Skip to main content
Exploring ideas, sharing knowledge
Hidden Peaks Unlocked!
Looks like you found the hidden peaks! Future posts are now visible.
Peaks Hidden Again
The future posts are hidden once more. You know how to find them again.
AI Completion Optimization Diagram

Optimizing AI

4 min 782 words

Welcome to the seventh part of this LSP series. In the previous article (Part 6), we integrated AI capabilities into our LSP server to enhance code completion with intelligent tabstop suggestions. However, we ran into a significant challenge: performance. The AI-enhanced completions caused the IDE to freeze for about 1.5 seconds while waiting for responses from the Gemini API.

If you haven’t read Part 6 yet, I highly recommend checking it out first, as this article builds directly on the AI integration techniques we established there. We’ll now focus on optimizing those AI completions to achieve a responsive, low-latency user experience.

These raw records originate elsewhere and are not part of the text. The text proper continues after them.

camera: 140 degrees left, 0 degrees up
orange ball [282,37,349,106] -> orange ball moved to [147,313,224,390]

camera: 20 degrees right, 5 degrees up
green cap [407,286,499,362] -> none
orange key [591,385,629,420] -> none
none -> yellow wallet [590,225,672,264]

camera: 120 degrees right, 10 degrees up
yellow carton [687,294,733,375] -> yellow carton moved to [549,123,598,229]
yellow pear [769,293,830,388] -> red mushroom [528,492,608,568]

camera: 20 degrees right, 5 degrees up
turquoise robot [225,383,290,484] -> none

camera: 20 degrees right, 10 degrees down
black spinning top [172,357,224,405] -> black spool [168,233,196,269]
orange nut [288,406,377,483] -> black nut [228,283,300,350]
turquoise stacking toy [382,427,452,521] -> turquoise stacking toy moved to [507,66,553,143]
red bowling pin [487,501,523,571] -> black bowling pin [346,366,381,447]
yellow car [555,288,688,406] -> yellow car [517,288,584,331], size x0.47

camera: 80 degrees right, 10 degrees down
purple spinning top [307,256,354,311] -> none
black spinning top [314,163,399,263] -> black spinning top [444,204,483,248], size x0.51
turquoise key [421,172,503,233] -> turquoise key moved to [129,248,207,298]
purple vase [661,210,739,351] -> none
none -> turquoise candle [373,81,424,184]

📦 View the source code on GitHub – Explore the complete implementation. Leave a star if you like it!

The Latency Problem

Even though we’re now able to generate AI-enhanced templates, we make the IDE freeze for about 1.5 seconds before showing the list of possible completion items to users. This creates several problems:

ai completion issues

  1. Poor user experience: A 1.5-second delay feels sluggish and disrupts the flow of coding
  2. IDE timeouts: Some IDEs won’t even wait for the answer and will send a cancelRequest event, resulting in an empty completion list
  3. Resource exhaustion: If the user retries multiple times, they might exhaust the thread pool connection, leading to deadlocks and completely freezing the server

The Two-Phase Completion Solution

Fortunately, the LSP protocol provides a solution through the completionItem/resolve event. This allows us to implement a two-phase completion process:

code completion flow chart

Here’s how the improved workflow works:

1. Phase 1 - Initial Completion Request: - The client requests completion items with textDocument/completion - The server responds immediately with basic rule-based templates - The server also starts asynchronously computing AI-enhanced versions in the background

2. Phase 2 - Resolution Phase:- When the user selects a specific item from the list, the client sends a completionItem/resolve request - The server checks if the AI-enhanced version is ready and returns it - If the enhancement isn't ready yet, the server returns the original rule-based item

This approach gives us the best of both worlds: instant response for the initial list while still delivering AI enhancements when the user makes a selection. The second phase can also feel instant if the user hesitate at least 1.5 seconds before making their choice.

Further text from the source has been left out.